──────── MATERIAL SHOWN ────────

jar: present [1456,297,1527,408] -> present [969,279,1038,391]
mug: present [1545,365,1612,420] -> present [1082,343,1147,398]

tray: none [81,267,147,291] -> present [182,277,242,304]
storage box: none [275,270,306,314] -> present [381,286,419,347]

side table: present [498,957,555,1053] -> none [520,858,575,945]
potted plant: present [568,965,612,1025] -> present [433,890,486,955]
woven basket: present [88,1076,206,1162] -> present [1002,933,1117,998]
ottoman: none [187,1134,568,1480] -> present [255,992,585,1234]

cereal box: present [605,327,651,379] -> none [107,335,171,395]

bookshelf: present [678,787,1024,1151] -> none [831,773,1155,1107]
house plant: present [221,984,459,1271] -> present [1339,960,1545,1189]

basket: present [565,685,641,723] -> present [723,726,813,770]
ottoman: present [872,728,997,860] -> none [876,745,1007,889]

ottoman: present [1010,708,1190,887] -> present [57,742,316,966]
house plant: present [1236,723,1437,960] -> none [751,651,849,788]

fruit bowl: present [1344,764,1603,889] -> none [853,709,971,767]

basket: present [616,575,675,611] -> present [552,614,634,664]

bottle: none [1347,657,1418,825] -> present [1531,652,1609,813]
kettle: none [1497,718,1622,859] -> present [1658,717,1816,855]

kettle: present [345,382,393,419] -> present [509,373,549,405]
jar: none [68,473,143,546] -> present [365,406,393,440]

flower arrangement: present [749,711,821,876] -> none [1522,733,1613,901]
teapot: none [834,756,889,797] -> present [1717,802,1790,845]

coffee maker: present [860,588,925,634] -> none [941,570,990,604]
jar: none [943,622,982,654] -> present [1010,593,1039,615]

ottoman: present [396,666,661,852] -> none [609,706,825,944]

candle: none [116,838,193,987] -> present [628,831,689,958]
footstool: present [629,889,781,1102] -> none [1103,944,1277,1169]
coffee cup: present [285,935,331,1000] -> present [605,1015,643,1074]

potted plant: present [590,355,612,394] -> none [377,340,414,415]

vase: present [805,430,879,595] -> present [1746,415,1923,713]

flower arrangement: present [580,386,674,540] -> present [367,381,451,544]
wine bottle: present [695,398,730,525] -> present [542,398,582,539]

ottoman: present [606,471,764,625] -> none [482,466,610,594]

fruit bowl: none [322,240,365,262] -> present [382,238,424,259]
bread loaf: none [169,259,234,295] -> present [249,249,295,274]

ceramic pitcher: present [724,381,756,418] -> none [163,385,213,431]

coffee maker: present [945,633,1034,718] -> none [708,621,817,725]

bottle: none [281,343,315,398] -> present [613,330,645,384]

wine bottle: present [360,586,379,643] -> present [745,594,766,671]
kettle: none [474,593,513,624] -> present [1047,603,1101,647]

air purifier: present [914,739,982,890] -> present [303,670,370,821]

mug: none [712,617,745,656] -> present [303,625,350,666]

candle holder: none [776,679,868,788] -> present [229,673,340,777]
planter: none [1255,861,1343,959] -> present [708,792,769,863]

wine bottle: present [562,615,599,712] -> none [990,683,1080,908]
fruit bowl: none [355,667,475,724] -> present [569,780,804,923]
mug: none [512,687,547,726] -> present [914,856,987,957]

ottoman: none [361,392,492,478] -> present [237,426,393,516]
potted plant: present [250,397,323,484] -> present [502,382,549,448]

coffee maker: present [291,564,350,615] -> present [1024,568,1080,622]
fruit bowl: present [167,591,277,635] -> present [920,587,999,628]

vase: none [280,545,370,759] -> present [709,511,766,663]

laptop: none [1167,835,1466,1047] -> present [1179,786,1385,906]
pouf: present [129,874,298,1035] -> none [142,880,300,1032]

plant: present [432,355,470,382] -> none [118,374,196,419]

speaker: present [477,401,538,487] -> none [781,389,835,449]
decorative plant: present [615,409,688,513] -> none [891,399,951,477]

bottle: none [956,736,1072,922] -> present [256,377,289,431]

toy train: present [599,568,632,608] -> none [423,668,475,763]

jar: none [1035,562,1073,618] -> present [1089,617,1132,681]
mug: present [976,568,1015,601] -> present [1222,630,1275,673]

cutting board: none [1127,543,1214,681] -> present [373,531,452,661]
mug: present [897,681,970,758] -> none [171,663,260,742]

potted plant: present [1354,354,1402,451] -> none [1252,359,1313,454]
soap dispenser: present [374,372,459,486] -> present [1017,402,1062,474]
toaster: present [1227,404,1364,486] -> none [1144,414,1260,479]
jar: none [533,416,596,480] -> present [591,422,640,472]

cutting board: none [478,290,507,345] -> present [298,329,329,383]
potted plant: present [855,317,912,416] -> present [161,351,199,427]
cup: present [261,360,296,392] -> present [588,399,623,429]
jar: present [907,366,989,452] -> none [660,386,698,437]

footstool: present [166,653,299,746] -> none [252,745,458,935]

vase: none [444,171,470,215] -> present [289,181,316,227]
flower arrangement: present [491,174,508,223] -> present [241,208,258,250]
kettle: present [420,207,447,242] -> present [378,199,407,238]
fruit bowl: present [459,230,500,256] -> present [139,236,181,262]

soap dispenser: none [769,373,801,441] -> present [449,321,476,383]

────────

PROMPT | Wherever a line of the data above contains "basket", copy that line.

EXERCISE OUTPUT |
woven basket: present [88,1076,206,1162] -> present [1002,933,1117,998]
basket: present [565,685,641,723] -> present [723,726,813,770]
basket: present [616,575,675,611] -> present [552,614,634,664]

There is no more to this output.